# Other Crickets?



## Jen (Nov 10, 2007)

Does anyone here breed the other type of cricket the mole cricket?


----------



## falconboy (Nov 10, 2007)

Yuk, scary things those ones. 

I think the reason the crickets that are common are those particular ones is that a lot of the others have harder exoskeleton and are harder to digest (well, thats what I think I read anyway). I've been wrong one or twice though.


----------



## PhilK (Nov 10, 2007)

They're so cute!!

Check his little face out: http://www.bbc.co.uk/insideout/south/series8/week_one/mole_cricket203.jpg

What do these guys eat?


EDIT: they eat larvae, worms, roots and grasses

http://upload.wikimedia.org/wikipedia/commons/9/9a/Mole_cricket02.jpg - I must have one!


----------



## reece89 (Nov 10, 2007)

they're strong little buggers.


----------



## bylo (Nov 10, 2007)

They’re noisy too


----------



## bitey (Nov 10, 2007)

lol easy to see how they got thier name


----------



## PhilK (Nov 10, 2007)

I want one. But I can't imagine them being too exciting as pets.


----------



## Brettix (Nov 10, 2007)

I come across these guys all the time,they have a nasty bite.


----------



## WombleHerp (Nov 10, 2007)

agreed brettix :shock:


----------



## Jen (Nov 11, 2007)

I meant does anyone use them as a food source? obviously for bigger lizards as they do appear to have a bit of chitin, but they were everywhere the other night at the jets game and it made me wonder


----------



## PhilK (Nov 11, 2007)

I think it wouldn't be the best for the herps. They seem more crunchy than meaty and all that chitin could lead to impaction?

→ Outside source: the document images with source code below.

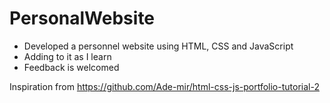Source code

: # PersonalWebsite

- Developed a personnel website using HTML, CSS and JavaScript
- Adding to it as I learn
- Feedback is welcomed 

Inspiration from https://github.com/Ade-mir/html-css-js-portfolio-tutorial-2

I don't keep lizards though so I don't honestly know


----------



## Helikaon (Nov 11, 2007)

i used to use them as bait for fishing, they lived in the mud around my dam so i would ddig around catching them and then use them to go fishing worked really reallly well


----------



## Jen (Nov 13, 2007)

lizard keepers? what're your opinions


----------



## jimbo (Nov 13, 2007)

Iv seen a wild leaf tail gecko eat one..


----------



## Gecko_ProCs (Nov 13, 2007)

lol i find em everynow and again but never get bitten
they try and dig inbetween my fingers tho and that kinda hurts haha
they get pretty big too


----------



## Brettix (Nov 13, 2007)

I have fed them to my bigger lizards but not young ones or hatchies.
So adult beardies to larger lizards would be ok.


----------